Single by Kool & the Gang

from the album The Hits Reloaded
- Released: 2005
- Genre: Funk
- Label: Edel
- Songwriters: Ronald Nathan Bell, Robert Earl Bell, Claydes Charles Smith, Robert Mickens, J.T. Taylor, George Melvin Brown, Eumir Deodato
- Producers: Eumir Deodato, Kool & the Gang

Kool & the Gang singles chronology
| "Hollywood Swinging" (with Jamiroquai) (2005) | "No Show" (2005) | "Steppin' into Love" (2006) |

= No Show (song) =

"No Show" is a song recorded by R&B/Funk band Kool & the Gang for their 1981 studio album
Something Special. A cover of the tune, featuring Blackstreet, appeared on the band's 2004 studio album The Hits Reloaded via Edel Records. Released as a single, this said rendition reached No. 36 on the US Billboard Adult R&B Songs chart.

== Compendium ==
No Show was produced by Eumir Deodato and Kool & the Gang.
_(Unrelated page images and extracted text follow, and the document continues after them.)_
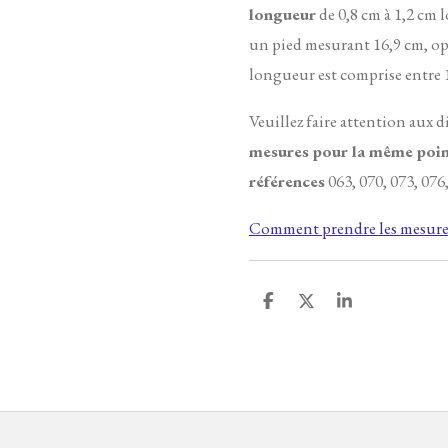
longueur
de 0,8 cm à 1,2 cm l
un pied mesurant 16,9 cm, op
longueur est comprise entre 1
Veuillez faire attention aux d
mesures pour la même poin
références
063, 070, 073, 076,
Comment prendre les mesures
P
P
P
a
a
a
r
r
r
t
t
t
a
a
a
g
g
g
e
e
e
r
r
r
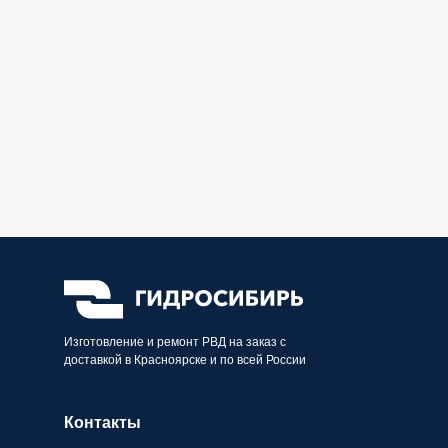
Изготовление и ремонт РВД на заказ с
доставкой в Красноярске и по всей России
Контакты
The song was also composed by George Brown, J.T. Taylor and Ronald Bell.

==Critical reception==
Craig Lytle of Allmusic called No Show "a sorrowful account of a man left standing in the rain, waiting for the love that never showed." Marc D. Allan of the Boston Globe described the tune as a "sweet, soft ballad."